WHAT YOU HAVE TO DO:
Every entry must be duplicated word for word.

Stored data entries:
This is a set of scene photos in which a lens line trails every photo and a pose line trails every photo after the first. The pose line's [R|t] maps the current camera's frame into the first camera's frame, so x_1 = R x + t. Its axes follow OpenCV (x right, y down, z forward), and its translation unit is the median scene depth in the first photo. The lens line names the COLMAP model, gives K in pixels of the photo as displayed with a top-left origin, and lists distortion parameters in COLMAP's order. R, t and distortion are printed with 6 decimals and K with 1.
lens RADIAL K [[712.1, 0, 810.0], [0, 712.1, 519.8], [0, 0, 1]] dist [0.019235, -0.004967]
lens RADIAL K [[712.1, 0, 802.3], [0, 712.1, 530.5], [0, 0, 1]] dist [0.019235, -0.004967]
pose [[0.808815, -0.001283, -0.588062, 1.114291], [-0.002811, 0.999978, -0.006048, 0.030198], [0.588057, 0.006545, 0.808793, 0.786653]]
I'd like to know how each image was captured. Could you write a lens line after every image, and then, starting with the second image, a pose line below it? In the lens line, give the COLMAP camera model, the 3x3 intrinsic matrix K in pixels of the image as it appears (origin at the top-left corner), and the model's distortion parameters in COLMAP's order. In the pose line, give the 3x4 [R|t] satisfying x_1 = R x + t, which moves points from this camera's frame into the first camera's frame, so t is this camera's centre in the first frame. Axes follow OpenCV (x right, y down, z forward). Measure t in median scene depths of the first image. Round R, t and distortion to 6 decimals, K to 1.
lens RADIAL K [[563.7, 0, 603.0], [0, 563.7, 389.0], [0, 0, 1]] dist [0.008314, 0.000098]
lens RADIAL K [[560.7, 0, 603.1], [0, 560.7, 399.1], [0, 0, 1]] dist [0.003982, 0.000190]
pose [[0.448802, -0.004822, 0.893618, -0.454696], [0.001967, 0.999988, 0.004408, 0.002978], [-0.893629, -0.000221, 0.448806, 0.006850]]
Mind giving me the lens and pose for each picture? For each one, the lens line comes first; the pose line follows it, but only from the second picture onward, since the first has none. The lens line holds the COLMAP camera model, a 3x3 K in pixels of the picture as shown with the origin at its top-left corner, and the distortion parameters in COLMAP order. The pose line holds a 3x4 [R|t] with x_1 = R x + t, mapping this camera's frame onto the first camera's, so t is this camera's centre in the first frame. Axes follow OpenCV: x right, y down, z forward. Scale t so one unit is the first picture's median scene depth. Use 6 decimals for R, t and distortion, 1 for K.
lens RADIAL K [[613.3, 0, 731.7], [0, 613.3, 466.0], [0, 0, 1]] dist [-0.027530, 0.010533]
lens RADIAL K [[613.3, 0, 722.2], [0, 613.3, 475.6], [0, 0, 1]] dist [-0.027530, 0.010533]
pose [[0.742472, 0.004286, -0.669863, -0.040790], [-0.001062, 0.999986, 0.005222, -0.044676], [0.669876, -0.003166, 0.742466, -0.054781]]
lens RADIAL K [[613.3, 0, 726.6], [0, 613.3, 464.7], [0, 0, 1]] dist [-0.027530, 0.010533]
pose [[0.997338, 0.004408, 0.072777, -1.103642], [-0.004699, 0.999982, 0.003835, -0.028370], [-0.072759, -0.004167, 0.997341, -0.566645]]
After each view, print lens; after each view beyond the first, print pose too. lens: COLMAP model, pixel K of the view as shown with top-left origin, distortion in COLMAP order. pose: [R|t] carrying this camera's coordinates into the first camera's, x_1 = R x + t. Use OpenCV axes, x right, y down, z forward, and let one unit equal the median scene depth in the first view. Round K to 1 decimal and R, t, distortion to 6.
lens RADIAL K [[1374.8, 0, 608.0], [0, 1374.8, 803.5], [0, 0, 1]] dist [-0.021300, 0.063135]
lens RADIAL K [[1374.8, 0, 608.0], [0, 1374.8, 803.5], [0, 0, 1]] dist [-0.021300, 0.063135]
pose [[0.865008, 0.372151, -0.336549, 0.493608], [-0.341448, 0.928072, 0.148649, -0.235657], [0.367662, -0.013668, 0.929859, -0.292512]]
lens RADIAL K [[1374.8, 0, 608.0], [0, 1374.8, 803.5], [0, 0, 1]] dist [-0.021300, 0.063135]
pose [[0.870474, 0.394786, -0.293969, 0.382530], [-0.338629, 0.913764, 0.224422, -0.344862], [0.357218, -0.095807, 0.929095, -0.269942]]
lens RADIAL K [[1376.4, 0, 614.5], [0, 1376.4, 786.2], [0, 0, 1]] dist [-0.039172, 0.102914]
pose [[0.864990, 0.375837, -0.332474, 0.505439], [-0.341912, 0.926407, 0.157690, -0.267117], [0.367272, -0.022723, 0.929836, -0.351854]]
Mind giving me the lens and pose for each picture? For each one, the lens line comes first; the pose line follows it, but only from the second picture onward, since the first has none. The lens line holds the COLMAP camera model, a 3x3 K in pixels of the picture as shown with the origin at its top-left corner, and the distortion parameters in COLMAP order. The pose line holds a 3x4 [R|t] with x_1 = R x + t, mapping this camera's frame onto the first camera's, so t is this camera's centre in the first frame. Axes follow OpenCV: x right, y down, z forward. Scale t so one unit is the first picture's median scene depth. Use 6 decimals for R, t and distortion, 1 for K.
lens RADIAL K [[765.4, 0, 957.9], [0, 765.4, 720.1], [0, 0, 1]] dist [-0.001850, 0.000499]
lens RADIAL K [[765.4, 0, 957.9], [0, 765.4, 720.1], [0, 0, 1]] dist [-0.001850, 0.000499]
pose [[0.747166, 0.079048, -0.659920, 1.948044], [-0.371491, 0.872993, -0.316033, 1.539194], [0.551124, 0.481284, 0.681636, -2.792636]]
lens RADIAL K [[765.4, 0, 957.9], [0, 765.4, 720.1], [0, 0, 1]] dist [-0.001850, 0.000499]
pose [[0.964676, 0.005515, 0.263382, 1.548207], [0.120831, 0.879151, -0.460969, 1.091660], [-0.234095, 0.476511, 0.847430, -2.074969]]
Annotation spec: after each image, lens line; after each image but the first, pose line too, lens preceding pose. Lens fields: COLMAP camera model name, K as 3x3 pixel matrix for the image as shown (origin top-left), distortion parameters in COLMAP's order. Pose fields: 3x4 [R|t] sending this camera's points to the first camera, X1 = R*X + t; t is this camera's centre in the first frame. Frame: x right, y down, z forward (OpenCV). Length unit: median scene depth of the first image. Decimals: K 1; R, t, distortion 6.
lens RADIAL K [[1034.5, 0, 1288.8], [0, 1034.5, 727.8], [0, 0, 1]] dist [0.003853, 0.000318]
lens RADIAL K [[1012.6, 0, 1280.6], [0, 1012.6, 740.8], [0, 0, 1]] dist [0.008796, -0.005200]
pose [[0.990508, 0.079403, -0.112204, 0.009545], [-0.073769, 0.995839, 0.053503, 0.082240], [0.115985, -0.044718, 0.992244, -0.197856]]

RESPONSE BOX:
This is a set of scene photos in which a lens line trails every photo and a pose line trails every photo after the first. The pose line's [R|t] maps the current camera's frame into the first camera's frame, so x_1 = R x + t. Its axes follow OpenCV (x right, y down, z forward), and its translation unit is the median scene depth in the first photo. The lens line names the COLMAP model, gives K in pixels of the photo as displayed with a top-left origin, and lists distortion parameters in COLMAP's order. R, t and distortion are printed with 6 decimals and K with 1.
lens RADIAL K [[712.1, 0, 810.0], [0, 712.1, 519.8], [0, 0, 1]] dist [0.019235, -0.004967]
lens RADIAL K [[712.1, 0, 802.3], [0, 712.1, 530.5], [0, 0, 1]] dist [0.019235, -0.004967]
pose [[0.808815, -0.001283, -0.588062, 1.114291], [-0.002811, 0.999978, -0.006048, 0.030198], [0.588057, 0.006545, 0.808793, 0.786653]]
I'd like to know how each image was captured. Could you write a lens line after every image, and then, starting with the second image, a pose line below it? In the lens line, give the COLMAP camera model, the 3x3 intrinsic matrix K in pixels of the image as it appears (origin at the top-left corner), and the model's distortion parameters in COLMAP's order. In the pose line, give the 3x4 [R|t] satisfying x_1 = R x + t, which moves points from this camera's frame into the first camera's frame, so t is this camera's centre in the first frame. Axes follow OpenCV (x right, y down, z forward). Measure t in median scene depths of the first image. Round R, t and distortion to 6 decimals, K to 1.
lens RADIAL K [[563.7, 0, 603.0], [0, 563.7, 389.0], [0, 0, 1]] dist [0.008314, 0.000098]
lens RADIAL K [[560.7, 0, 603.1], [0, 560.7, 399.1], [0, 0, 1]] dist [0.003982, 0.000190]
pose [[0.448802, -0.004822, 0.893618, -0.454696], [0.001967, 0.999988, 0.004408, 0.002978], [-0.893629, -0.000221, 0.448806, 0.006850]]
Mind giving me the lens and pose for each picture? For each one, the lens line comes first; the pose line follows it, but only from the second picture onward, since the first has none. The lens line holds the COLMAP camera model, a 3x3 K in pixels of the picture as shown with the origin at its top-left corner, and the distortion parameters in COLMAP order. The pose line holds a 3x4 [R|t] with x_1 = R x + t, mapping this camera's frame onto the first camera's, so t is this camera's centre in the first frame. Axes follow OpenCV: x right, y down, z forward. Scale t so one unit is the first picture's median scene depth. Use 6 decimals for R, t and distortion, 1 for K.
lens RADIAL K [[613.3, 0, 731.7], [0, 613.3, 466.0], [0, 0, 1]] dist [-0.027530, 0.010533]
lens RADIAL K [[613.3, 0, 722.2], [0, 613.3, 475.6], [0, 0, 1]] dist [-0.027530, 0.010533]
pose [[0.742472, 0.004286, -0.669863, -0.040790], [-0.001062, 0.999986, 0.005222, -0.044676], [0.669876, -0.003166, 0.742466, -0.054781]]
lens RADIAL K [[613.3, 0, 726.6], [0, 613.3, 464.7], [0, 0, 1]] dist [-0.027530, 0.010533]
pose [[0.997338, 0.004408, 0.072777, -1.103642], [-0.004699, 0.999982, 0.003835, -0.028370], [-0.072759, -0.004167, 0.997341, -0.566645]]
After each view, print lens; after each view beyond the first, print pose too. lens: COLMAP model, pixel K of the view as shown with top-left origin, distortion in COLMAP order. pose: [R|t] carrying this camera's coordinates into the first camera's, x_1 = R x + t. Use OpenCV axes, x right, y down, z forward, and let one unit equal the median scene depth in the first view. Round K to 1 decimal and R, t, distortion to 6.
lens RADIAL K [[1374.8, 0, 608.0], [0, 1374.8, 803.5], [0, 0, 1]] dist [-0.021300, 0.063135]
lens RADIAL K [[1374.8, 0, 608.0], [0, 1374.8, 803.5], [0, 0, 1]] dist [-0.021300, 0.063135]
pose [[0.865008, 0.372151, -0.336549, 0.493608], [-0.341448, 0.928072, 0.148649, -0.235657], [0.367662, -0.013668, 0.929859, -0.292512]]
lens RADIAL K [[1374.8, 0, 608.0], [0, 1374.8, 803.5], [0, 0, 1]] dist [-0.021300, 0.063135]
pose [[0.870474, 0.394786, -0.293969, 0.382530], [-0.338629, 0.913764, 0.224422, -0.344862], [0.357218, -0.095807, 0.929095, -0.269942]]
lens RADIAL K [[1376.4, 0, 614.5], [0, 1376.4, 786.2], [0, 0, 1]] dist [-0.039172, 0.102914]
pose [[0.864990, 0.375837, -0.332474, 0.505439], [-0.341912, 0.926407, 0.157690, -0.267117], [0.367272, -0.022723, 0.929836, -0.351854]]
Mind giving me the lens and pose for each picture? For each one, the lens line comes first; the pose line follows it, but only from the second picture onward, since the first has none. The lens line holds the COLMAP camera model, a 3x3 K in pixels of the picture as shown with the origin at its top-left corner, and the distortion parameters in COLMAP order. The pose line holds a 3x4 [R|t] with x_1 = R x + t, mapping this camera's frame onto the first camera's, so t is this camera's centre in the first frame. Axes follow OpenCV: x right, y down, z forward. Scale t so one unit is the first picture's median scene depth. Use 6 decimals for R, t and distortion, 1 for K.
lens RADIAL K [[765.4, 0, 957.9], [0, 765.4, 720.1], [0, 0, 1]] dist [-0.001850, 0.000499]
lens RADIAL K [[765.4, 0, 957.9], [0, 765.4, 720.1], [0, 0, 1]] dist [-0.001850, 0.000499]
pose [[0.747166, 0.079048, -0.659920, 1.948044], [-0.371491, 0.872993, -0.316033, 1.539194], [0.551124, 0.481284, 0.681636, -2.792636]]
lens RADIAL K [[765.4, 0, 957.9], [0, 765.4, 720.1], [0, 0, 1]] dist [-0.001850, 0.000499]
pose [[0.964676, 0.005515, 0.263382, 1.548207], [0.120831, 0.879151, -0.460969, 1.091660], [-0.234095, 0.476511, 0.847430, -2.074969]]
Annotation spec: after each image, lens line; after each image but the first, pose line too, lens preceding pose. Lens fields: COLMAP camera model name, K as 3x3 pixel matrix for the image as shown (origin top-left), distortion parameters in COLMAP's order. Pose fields: 3x4 [R|t] sending this camera's points to the first camera, X1 = R*X + t; t is this camera's centre in the first frame. Frame: x right, y down, z forward (OpenCV). Length unit: median scene depth of the first image. Decimals: K 1; R, t, distortion 6.
lens RADIAL K [[1034.5, 0, 1288.8], [0, 1034.5, 727.8], [0, 0, 1]] dist [0.003853, 0.000318]
lens RADIAL K [[1012.6, 0, 1280.6], [0, 1012.6, 740.8], [0, 0, 1]] dist [0.008796, -0.005200]
pose [[0.990508, 0.079403, -0.112204, 0.009545], [-0.073769, 0.995839, 0.053503, 0.082240], [0.115985, -0.044718, 0.992244, -0.197856]]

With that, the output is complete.